Thoughts from the Teacher about Being, with some Poetry
- smcculley
- Jul 18
- 3 min read
Thoughts from the Teacher about Being, with some Poetry
For this post, I would like to share some angles from the teacher interwoven with some poetry from a student in the School. I hope the prose and poetry of the message on being come through to you, reader.
A change in level of being does not occur all at once. One must bridge stagnant places within oneself and verify the ideas of the System to produce the courage to go on. If one makes efforts consistently, each day will take care of itself. The System works only if one uses it. ─ The Teacher
What Can a Man Do? by John Craig
(selections from The Well: For a New Civilization)
What can a man do? Arrange some objects with symmetry;
tether for a moment one’s gaze to a fine impression;
walk out the door and move along the streets of suffering
without judging God; make one’s transactions with cheerfulness.
It is difficult to remember that there’s a reason
one’s soul resides on a planet so far from paradise.
All souls are here for the heavy work of transformation,
and that labor requires a mind simple in the moment.
How is it possible that the loving God created
this place where innocent children starve and the distortion
of beauty makes a profit? Think on this: would you enter
eternity as you are? Is your being perfected?
Without Earth there is no lifting; without the injustice
and the sorrow and the beauty and the bounty of Earth,
no transformation, no growth of the soul. The muddy flow
of time goes on to its dead end, and what can a man do?
When one changes one’s level of being, one becomes more of one’s Self each time. ─ The Teacher
Simple Being by John Craig
The proud stomach, the chatty mind, even the yearning heart
cannot know the joy of pure awareness. Simple being
is the ultimate delight, and though we picture childhood
bright with the pure colors of innocence, unrestricted
by the knowledge of sin, pure being is even simpler.
Can you comprehend the world you’ve made? Can you remove
the weighty robe you’ve knitted from the yarns of your senses?
As one changes one’s level of being, one increasingly sees the obvious. There is more of one to see it with. ─ The Teacher
Simple Being (continued)
The passage to God is not an achievement.

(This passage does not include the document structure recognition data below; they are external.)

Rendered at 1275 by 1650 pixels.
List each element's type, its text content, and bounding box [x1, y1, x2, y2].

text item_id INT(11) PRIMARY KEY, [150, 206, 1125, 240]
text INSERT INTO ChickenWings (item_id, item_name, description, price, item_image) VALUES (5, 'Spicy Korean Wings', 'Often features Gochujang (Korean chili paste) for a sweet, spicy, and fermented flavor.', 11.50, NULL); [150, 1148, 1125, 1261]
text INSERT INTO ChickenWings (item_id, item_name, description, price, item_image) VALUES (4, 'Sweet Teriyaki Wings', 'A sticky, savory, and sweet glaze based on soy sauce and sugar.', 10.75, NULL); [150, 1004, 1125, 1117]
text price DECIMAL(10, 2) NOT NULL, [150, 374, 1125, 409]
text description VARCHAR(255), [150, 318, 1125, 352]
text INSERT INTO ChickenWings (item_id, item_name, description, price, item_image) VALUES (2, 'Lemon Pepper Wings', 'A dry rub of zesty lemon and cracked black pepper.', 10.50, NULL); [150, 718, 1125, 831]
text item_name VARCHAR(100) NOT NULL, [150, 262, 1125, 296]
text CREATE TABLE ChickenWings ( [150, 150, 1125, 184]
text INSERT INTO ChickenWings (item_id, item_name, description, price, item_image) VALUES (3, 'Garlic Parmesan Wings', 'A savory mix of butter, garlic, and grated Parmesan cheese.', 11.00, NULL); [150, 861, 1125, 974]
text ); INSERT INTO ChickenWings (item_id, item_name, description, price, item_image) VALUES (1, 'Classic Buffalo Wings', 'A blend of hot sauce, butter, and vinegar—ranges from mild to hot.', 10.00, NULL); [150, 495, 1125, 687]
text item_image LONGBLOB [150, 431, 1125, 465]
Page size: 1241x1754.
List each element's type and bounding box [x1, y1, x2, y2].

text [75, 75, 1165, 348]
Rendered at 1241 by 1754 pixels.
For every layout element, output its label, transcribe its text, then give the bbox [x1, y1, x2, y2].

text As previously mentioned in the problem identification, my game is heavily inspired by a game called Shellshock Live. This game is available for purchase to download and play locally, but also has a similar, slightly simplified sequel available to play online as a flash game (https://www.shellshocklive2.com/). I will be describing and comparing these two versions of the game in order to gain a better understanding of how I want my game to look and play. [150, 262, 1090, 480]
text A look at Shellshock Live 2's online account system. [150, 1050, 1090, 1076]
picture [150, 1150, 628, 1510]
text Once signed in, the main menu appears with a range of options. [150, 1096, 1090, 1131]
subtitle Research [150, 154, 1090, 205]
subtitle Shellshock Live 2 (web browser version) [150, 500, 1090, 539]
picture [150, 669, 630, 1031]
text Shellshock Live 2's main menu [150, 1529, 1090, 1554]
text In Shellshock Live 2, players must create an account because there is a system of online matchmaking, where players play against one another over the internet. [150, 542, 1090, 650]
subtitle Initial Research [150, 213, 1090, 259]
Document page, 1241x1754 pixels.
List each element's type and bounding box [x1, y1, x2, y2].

Having placed
a strong belt around the belly, having learned not to listen
to the mind’s broadcast, having distilled to rare clarity
the heart’s desire, the one you have become is still a slave.
His last service is to die on the bank as he pushes
the empty boat out onto the river. There is nothing
for the boat to do – no task, no accomplishment, nothing.
One must work beyond one’s level of being to change one’s level of being. ─ The Teacher
Simple Being (conclusion)
The passage to God is the complete submission to nothing,
and from that silent state the next world appears and brings you
forth, born yet again in the meaning you must master
and abandon. Flesh dust, astral body, pure light itself –
God is discovered in disrobing, fulfilling a form
and departing from it, finding the nothingness beyond.
Thus our return, level upon level, to pure being.
And a closing thought from another teacher in the Fourth Way tradition:
Light is undiminishable, eternal and omni-present. In every religion that existed these qualities have been recognized as divine. So that we are forced to the conclusion that light, actual sensible light, is indeed the direct vehicle of divinity: it is the consciousness of God.